[[ DATA EXTRACT, beginning ]]

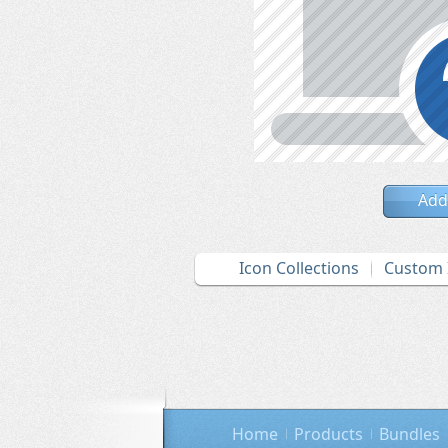
Add
Icon Collections
Custom 
Home
Products
Bundles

[[ DATA EXTRACT, end ]]

_EXERCISE DIRECTIONS_: The copy you produce must match the entries above exactly, except that it has no pictures.

_SOLUTION TO THIS PROBLEM_:
Add
Icon Collections
Custom 
Home
Products
Bundles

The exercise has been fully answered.